Daniella Pardes was only 14 years old when she died in December, 2017 after a struggle with anorexia nervosa . Daniella loved working with dogs; it sounds to me like taking care of them during her illness helped quiet her demons and give her peace. After Daniella tragically left this world, her loved ones felt that the best way to pay tribute to her memory was to open a therapeutic program that provides rehabilitation in a day setting to adolescents with eating disorders and to adolescents with other mental challenges. This program, aptly named Beit Daniella (Daniella’s Den), which puts an emphasis on animal assisted therapy, serves as a desperately needed stepping-stone from inpatient treatment to re-entry into life for those who need a therapeutic setting that provides rehabilitation, empowerment, and lots of warmth.
I was privileged to attend the opening ceremony of Beit Daniella this past Friday morning, and I walked away truly inspired.
The first thing that impressed me was the grace of the Pardes family. Listening to the speeches given by various family members, I was in awe of how gracefully they all carried themselves during what must have been an excruciatingly difficult and emotionally charged ceremony. In addition, this family is obviously filled with intense purpose and the resolute will to achieve what they set out to create. Getting Beit Daniella up and running less than a year and a half after Daniella’s death speaks to their raw power and determination to memorialize Daniella by providing an innovative therapeutic program that has the potential to save others who suffer the way that she did. It sounds like a program that she would have loved.

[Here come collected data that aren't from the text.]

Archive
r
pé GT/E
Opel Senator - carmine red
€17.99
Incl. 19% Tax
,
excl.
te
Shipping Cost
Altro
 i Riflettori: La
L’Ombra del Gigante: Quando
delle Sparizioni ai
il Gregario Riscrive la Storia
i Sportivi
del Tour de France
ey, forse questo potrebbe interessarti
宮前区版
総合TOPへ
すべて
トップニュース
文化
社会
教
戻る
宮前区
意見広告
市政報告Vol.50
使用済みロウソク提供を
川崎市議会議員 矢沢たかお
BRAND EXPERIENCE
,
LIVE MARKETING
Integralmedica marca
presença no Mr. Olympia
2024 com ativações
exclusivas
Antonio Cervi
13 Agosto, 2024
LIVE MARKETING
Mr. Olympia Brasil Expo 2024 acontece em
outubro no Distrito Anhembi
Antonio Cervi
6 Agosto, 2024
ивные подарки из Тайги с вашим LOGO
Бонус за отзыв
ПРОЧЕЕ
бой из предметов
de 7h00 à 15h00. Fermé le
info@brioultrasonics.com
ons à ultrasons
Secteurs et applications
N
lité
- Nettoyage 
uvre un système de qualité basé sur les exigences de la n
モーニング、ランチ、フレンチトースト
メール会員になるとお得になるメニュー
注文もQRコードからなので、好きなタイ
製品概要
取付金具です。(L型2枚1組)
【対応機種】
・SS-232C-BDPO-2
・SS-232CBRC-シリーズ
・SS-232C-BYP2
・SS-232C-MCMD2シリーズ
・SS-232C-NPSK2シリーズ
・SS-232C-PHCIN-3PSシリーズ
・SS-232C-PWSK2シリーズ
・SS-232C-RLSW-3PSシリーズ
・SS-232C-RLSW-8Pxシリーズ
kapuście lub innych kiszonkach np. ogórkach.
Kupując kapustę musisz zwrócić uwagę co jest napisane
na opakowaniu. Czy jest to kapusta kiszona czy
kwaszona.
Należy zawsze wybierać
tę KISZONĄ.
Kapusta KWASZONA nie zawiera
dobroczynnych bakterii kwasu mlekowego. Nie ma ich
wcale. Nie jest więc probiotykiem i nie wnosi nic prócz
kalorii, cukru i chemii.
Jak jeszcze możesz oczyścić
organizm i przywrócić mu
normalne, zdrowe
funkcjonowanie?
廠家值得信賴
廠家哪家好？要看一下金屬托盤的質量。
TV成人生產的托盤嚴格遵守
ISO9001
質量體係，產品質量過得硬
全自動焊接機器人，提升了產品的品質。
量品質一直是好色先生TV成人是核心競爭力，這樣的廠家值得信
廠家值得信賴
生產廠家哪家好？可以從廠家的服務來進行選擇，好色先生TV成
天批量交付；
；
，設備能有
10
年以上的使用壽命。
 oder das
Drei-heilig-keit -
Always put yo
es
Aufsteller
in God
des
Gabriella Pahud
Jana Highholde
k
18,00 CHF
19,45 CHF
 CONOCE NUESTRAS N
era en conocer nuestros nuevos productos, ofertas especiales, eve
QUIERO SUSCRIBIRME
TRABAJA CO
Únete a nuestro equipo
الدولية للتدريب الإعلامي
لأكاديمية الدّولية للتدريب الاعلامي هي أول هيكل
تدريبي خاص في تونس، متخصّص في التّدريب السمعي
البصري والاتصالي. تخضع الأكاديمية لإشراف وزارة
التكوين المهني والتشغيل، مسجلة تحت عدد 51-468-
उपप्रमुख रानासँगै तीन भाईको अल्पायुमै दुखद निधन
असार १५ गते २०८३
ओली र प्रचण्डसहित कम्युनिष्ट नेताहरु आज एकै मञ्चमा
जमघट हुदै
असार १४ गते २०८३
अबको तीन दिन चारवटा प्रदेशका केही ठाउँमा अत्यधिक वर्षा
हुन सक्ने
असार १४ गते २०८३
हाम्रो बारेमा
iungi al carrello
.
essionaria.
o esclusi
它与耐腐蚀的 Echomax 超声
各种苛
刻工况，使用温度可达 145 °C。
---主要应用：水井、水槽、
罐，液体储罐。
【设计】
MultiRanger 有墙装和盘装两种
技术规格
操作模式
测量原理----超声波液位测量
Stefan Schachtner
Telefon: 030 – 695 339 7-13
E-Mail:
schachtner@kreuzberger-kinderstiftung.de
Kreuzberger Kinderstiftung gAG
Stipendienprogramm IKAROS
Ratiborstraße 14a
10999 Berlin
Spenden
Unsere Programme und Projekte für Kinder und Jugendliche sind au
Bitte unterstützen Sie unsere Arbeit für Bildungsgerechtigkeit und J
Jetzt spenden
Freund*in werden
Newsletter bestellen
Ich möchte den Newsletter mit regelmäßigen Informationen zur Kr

I was also struck by the warm and nurturing nature of the professional staff, each one of whom spoke during the ceremony. It is evident to me that these are people who care greatly about the adolescents who they treat, who are truly vested in the mission of Beit Daniella, and who know how to create a supportive, healing, and empowering therapeutic environment.
I told Hadassa Pardes, Daniella’s mother, that my daughter really could have used a place like Beit Daniella after she was discharged from the hospital without any type of continuum of care, with nowhere to go, nothing to do, and no rehabilitation help. It could have been a game changer. And I am sure that Beit Daniella will be a game changer, and a life saver, for many adolescents suffering from eating disorders and other mental illnesses.
I hope that going forward, more gaps in the mental health care system will be evaluated, addressed, and filled. I pray that this will be done as a new standard of care, and not as a memorial to those who have fallen victim in the most tragic possible way.